Calorie:—Latin calor, heat, is the unit of heat; being the amount of heat required to raise the temperature of one kilogram of water one degree centigrade.
Coulomb:—In honor of C.A. de Coulomb, of France. It is the practical unit of quantity in measuring electricity, and is the amount conveyed by one ampere in one second.
Farad:—From Faraday, the physicist. It is the unit of electric capacity, and is the capacity of a condenser that retains one coulomb of charge with one volt difference of potential.
Gauss:—From Carl F. Gauss (1785–1855). The C.G.S. unit of flux-density, or the unit by which the intensity of magnetic fields are measured. It equals one weber per normal square centimetre.
Gilbert:—The unit for measuring magneto-motive force, being produced by .7958 ampere-turn approximately.
Henry:—From Joseph Henry, of the Smithsonian Institution, Washington, D.C. The practical unit for measuring the induction in a circuit when the electro-motive force induced is one international volt, while the inducing current varies at the rate of one ampere per second.

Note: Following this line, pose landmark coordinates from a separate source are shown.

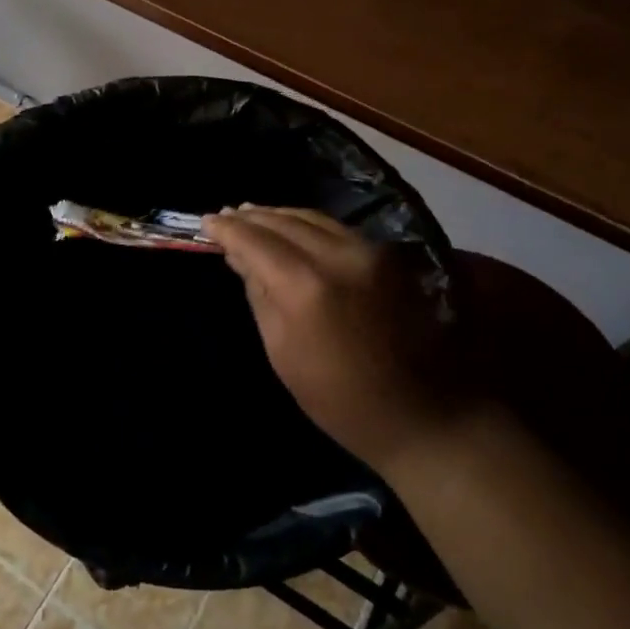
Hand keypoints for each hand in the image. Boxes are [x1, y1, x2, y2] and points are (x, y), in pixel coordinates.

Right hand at [202, 206, 463, 473]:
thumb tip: (239, 257)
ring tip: (252, 214)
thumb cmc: (339, 399)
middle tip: (225, 214)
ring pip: (313, 218)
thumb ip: (259, 295)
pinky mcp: (389, 256)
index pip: (255, 240)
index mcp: (306, 287)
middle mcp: (339, 255)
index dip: (227, 229)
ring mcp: (369, 251)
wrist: (423, 414)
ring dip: (279, 215)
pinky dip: (308, 224)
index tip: (206, 222)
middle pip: (284, 221)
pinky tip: (292, 229)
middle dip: (251, 216)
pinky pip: (337, 229)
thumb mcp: (282, 352)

Joule:—The C.G.S. unit of practical energy, being equivalent to the work done in keeping up for one second a current of one ampere against a resistance of one ohm. Named from J.P. Joule, of England.
Oersted:—From Oersted, the electrician. It is the practical unit for measuring electrical reluctance.
Watt:—The practical electrical unit of the rate of working in a circuit, when the electro-motive force is one volt, and the intensity of current is one ampere. It is equal to 107 ergs per second, or .00134 horse-power per second. Named from James Watt, of Scotland.
Weber:—The practical unit for measuring magnetic flux. Named from W. Weber, of Germany.